Shrubs, 1–2 (–4) m. Stems 1–50, solitary or in colonies. Leaves: petiole (7–) 11.9–19.1 (–27) mm; blade orbiculate to oval, (14–) 26–37 (–50) × (18–) 23–36 (–43) mm, base usually cordate to truncate, sometimes ± cuneate, apex rounded or subtruncate, surfaces glabrous. Inflorescences (6 or) 7–9 (–12) -flowered, (24–) 29–40 (–47) mm. Pedicels proximalmost (8–) 10–20 (–27) mm. Flowers: sepals (2.7–) 3.2–4 (–4.5) mm; petals obovate to elliptic, (9–) 10.9–11.5 (–12.6) × (3–) 3.8–5.2 (–5.9) mm; ovary apex glabrous (or sparsely hairy with a ring of hairs at base of styles).
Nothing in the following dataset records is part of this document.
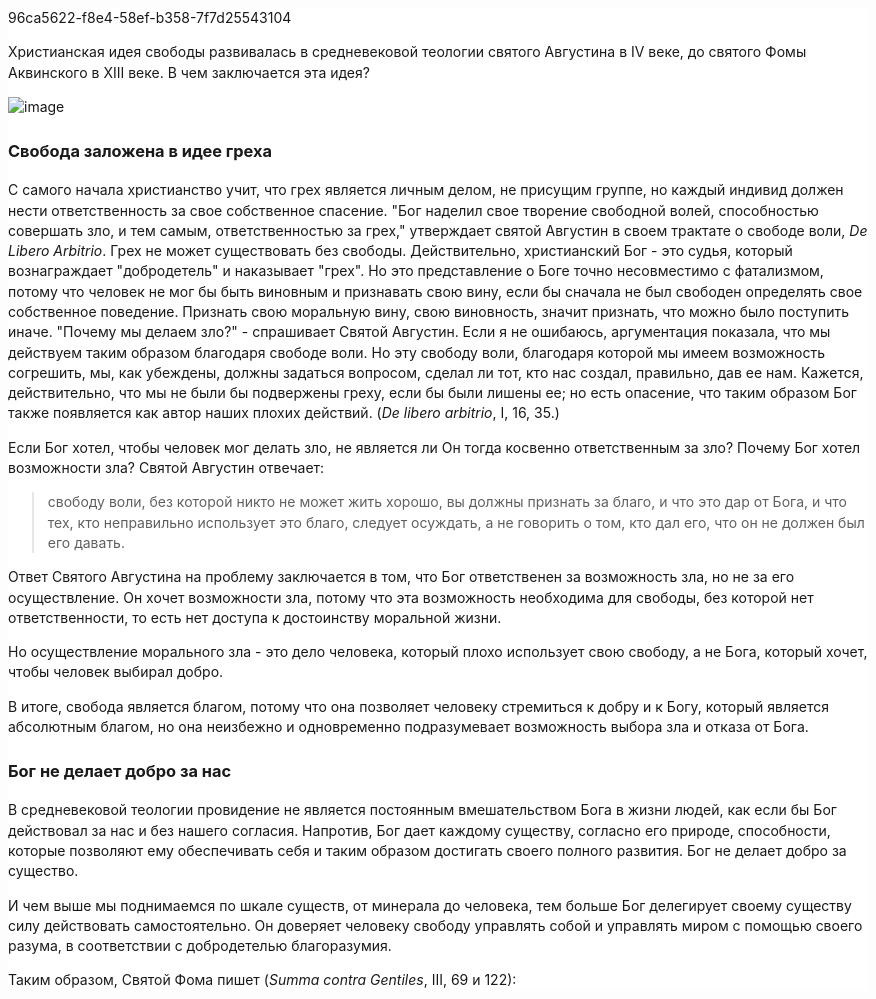 <chapterId>96ca5622-f8e4-58ef-b358-7f7d25543104</chapterId>

Христианская идея свободы развивалась в средневековой теологии святого Августина в IV веке, до святого Фомы Аквинского в XIII веке. В чем заключается эта идея?

![image](assets/3/img-036.webp)

### Свобода заложена в идее греха

С самого начала христианство учит, что грех является личным делом, не присущим группе, но каждый индивид должен нести ответственность за свое собственное спасение. "Бог наделил свое творение свободной волей, способностью совершать зло, и тем самым, ответственностью за грех," утверждает святой Августин в своем трактате о свободе воли, _De Libero Arbitrio_.
Грех не может существовать без свободы. Действительно, христианский Бог - это судья, который вознаграждает "добродетель" и наказывает "грех". Но это представление о Боге точно несовместимо с фатализмом, потому что человек не мог бы быть виновным и признавать свою вину, если бы сначала не был свободен определять свое собственное поведение. Признать свою моральную вину, свою виновность, значит признать, что можно было поступить иначе.
"Почему мы делаем зло?" - спрашивает Святой Августин. Если я не ошибаюсь, аргументация показала, что мы действуем таким образом благодаря свободе воли. Но эту свободу воли, благодаря которой мы имеем возможность согрешить, мы, как убеждены, должны задаться вопросом, сделал ли тот, кто нас создал, правильно, дав ее нам. Кажется, действительно, что мы не были бы подвержены греху, если бы были лишены ее; но есть опасение, что таким образом Бог также появляется как автор наших плохих действий. (_De libero arbitrio_, I, 16, 35.)

Если Бог хотел, чтобы человек мог делать зло, не является ли Он тогда косвенно ответственным за зло? Почему Бог хотел возможности зла? Святой Августин отвечает:

> свободу воли, без которой никто не может жить хорошо, вы должны признать за благо, и что это дар от Бога, и что тех, кто неправильно использует это благо, следует осуждать, а не говорить о том, кто дал его, что он не должен был его давать.

Ответ Святого Августина на проблему заключается в том, что Бог ответственен за возможность зла, но не за его осуществление. Он хочет возможности зла, потому что эта возможность необходима для свободы, без которой нет ответственности, то есть нет доступа к достоинству моральной жизни.

Но осуществление морального зла - это дело человека, который плохо использует свою свободу, а не Бога, который хочет, чтобы человек выбирал добро.

В итоге, свобода является благом, потому что она позволяет человеку стремиться к добру и к Богу, который является абсолютным благом, но она неизбежно и одновременно подразумевает возможность выбора зла и отказа от Бога.

### Бог не делает добро за нас

В средневековой теологии провидение не является постоянным вмешательством Бога в жизни людей, как если бы Бог действовал за нас и без нашего согласия. Напротив, Бог дает каждому существу, согласно его природе, способности, которые позволяют ему обеспечивать себя и таким образом достигать своего полного развития. Бог не делает добро за существо.

И чем выше мы поднимаемся по шкале существ, от минерала до человека, тем больше Бог делегирует своему существу силу действовать самостоятельно. Он доверяет человеку свободу управлять собой и управлять миром с помощью своего разума, в соответствии с добродетелью благоразумия.

Таким образом, Святой Фома пишет (_Summa contra Gentiles_, III, 69 и 122):
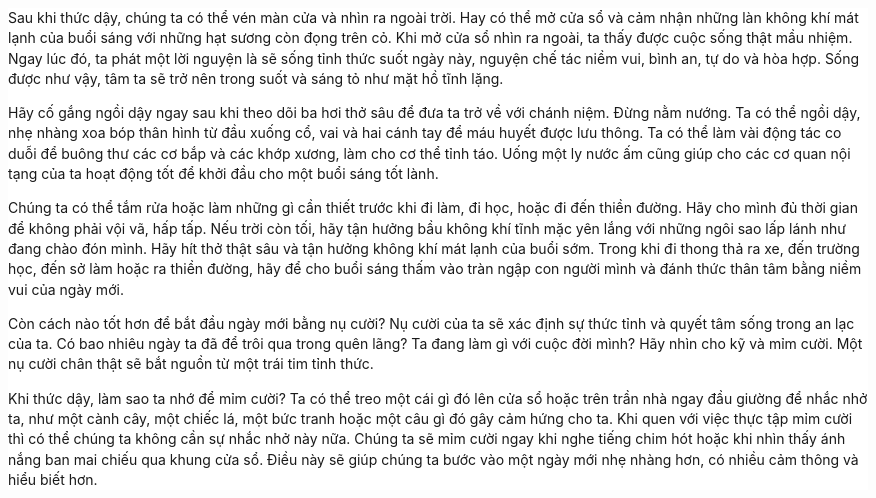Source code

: Sau khi thức dậy, chúng ta có thể vén màn cửa và nhìn ra ngoài trời. Hay có thể mở cửa sổ và cảm nhận những làn không khí mát lạnh của buổi sáng với những hạt sương còn đọng trên cỏ. Khi mở cửa sổ nhìn ra ngoài, ta thấy được cuộc sống thật mầu nhiệm. Ngay lúc đó, ta phát một lời nguyện là sẽ sống tỉnh thức suốt ngày này, nguyện chế tác niềm vui, bình an, tự do và hòa hợp. Sống được như vậy, tâm ta sẽ trở nên trong suốt và sáng tỏ như mặt hồ tĩnh lặng.

Hãy cố gắng ngồi dậy ngay sau khi theo dõi ba hơi thở sâu để đưa ta trở về với chánh niệm. Đừng nằm nướng. Ta có thể ngồi dậy, nhẹ nhàng xoa bóp thân hình từ đầu xuống cổ, vai và hai cánh tay để máu huyết được lưu thông. Ta có thể làm vài động tác co duỗi để buông thư các cơ bắp và các khớp xương, làm cho cơ thể tỉnh táo. Uống một ly nước ấm cũng giúp cho các cơ quan nội tạng của ta hoạt động tốt để khởi đầu cho một buổi sáng tốt lành.

Chúng ta có thể tắm rửa hoặc làm những gì cần thiết trước khi đi làm, đi học, hoặc đi đến thiền đường. Hãy cho mình đủ thời gian để không phải vội vã, hấp tấp. Nếu trời còn tối, hãy tận hưởng bầu không khí tĩnh mặc yên lắng với những ngôi sao lấp lánh như đang chào đón mình. Hãy hít thở thật sâu và tận hưởng không khí mát lạnh của buổi sớm. Trong khi đi thong thả ra xe, đến trường học, đến sở làm hoặc ra thiền đường, hãy để cho buổi sáng thấm vào tràn ngập con người mình và đánh thức thân tâm bằng niềm vui của ngày mới.

Còn cách nào tốt hơn để bắt đầu ngày mới bằng nụ cười? Nụ cười của ta sẽ xác định sự thức tỉnh và quyết tâm sống trong an lạc của ta. Có bao nhiêu ngày ta đã để trôi qua trong quên lãng? Ta đang làm gì với cuộc đời mình? Hãy nhìn cho kỹ và mỉm cười. Một nụ cười chân thật sẽ bắt nguồn từ một trái tim tỉnh thức.

Khi thức dậy, làm sao ta nhớ để mỉm cười? Ta có thể treo một cái gì đó lên cửa sổ hoặc trên trần nhà ngay đầu giường để nhắc nhở ta, như một cành cây, một chiếc lá, một bức tranh hoặc một câu gì đó gây cảm hứng cho ta. Khi quen với việc thực tập mỉm cười thì có thể chúng ta không cần sự nhắc nhở này nữa. Chúng ta sẽ mỉm cười ngay khi nghe tiếng chim hót hoặc khi nhìn thấy ánh nắng ban mai chiếu qua khung cửa sổ. Điều này sẽ giúp chúng ta bước vào một ngày mới nhẹ nhàng hơn, có nhiều cảm thông và hiểu biết hơn.
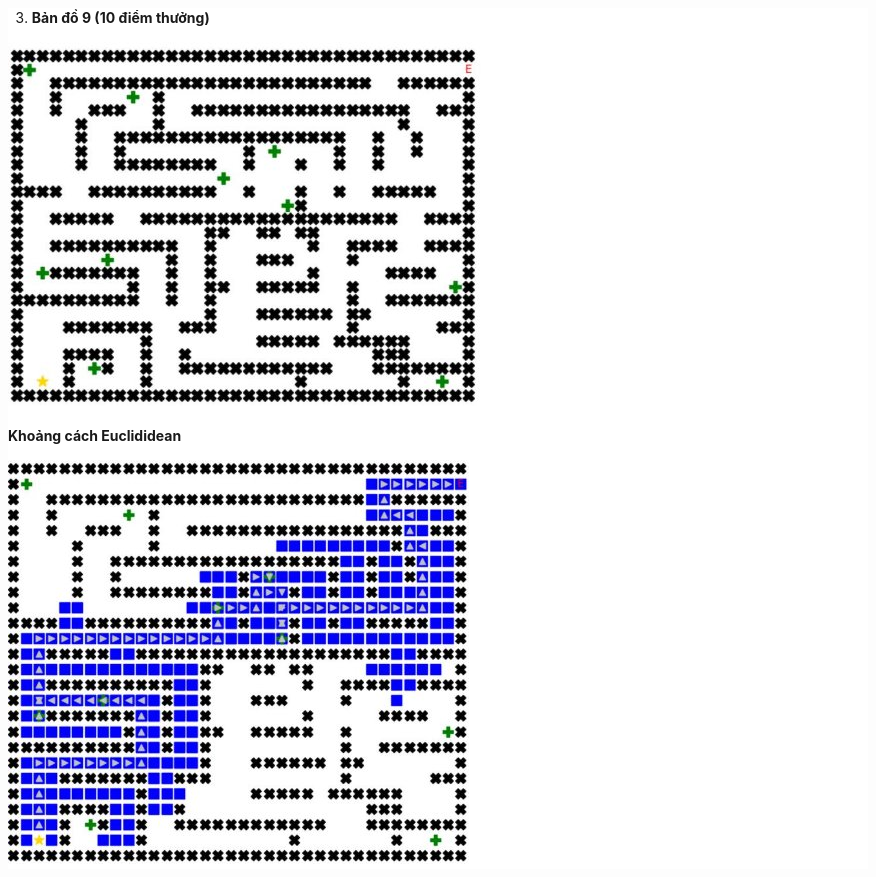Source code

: 3. **Bản đồ 9 (10 điểm thưởng)** 

![](image/Aspose.Words.0f9eb9fb-1c64-4b1e-af40-ed77828658df.070.jpeg)

**Khoảng cách Euclididean**  

![](image/Aspose.Words.0f9eb9fb-1c64-4b1e-af40-ed77828658df.071.jpeg)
Pomes 8–9 mm diam. 2n = 4x.
Phenology: Flowering May–Jun; fruiting Jul–Sep.
Habitat: Mountain slopes
Elevation: 2000–3400 m
Ariz., Calif., Colo., Utah, Wyo.
The most distinctive features of var. pumila are that its leaves, pedicels, sepals, and ovary apices are glabrous (with the exception of a few hairs on emerging leaves and a ring of hairs around the base of the styles in some plants), and its leaf teeth are relatively long and sharp-pointed. This variety appears to be restricted to higher elevations.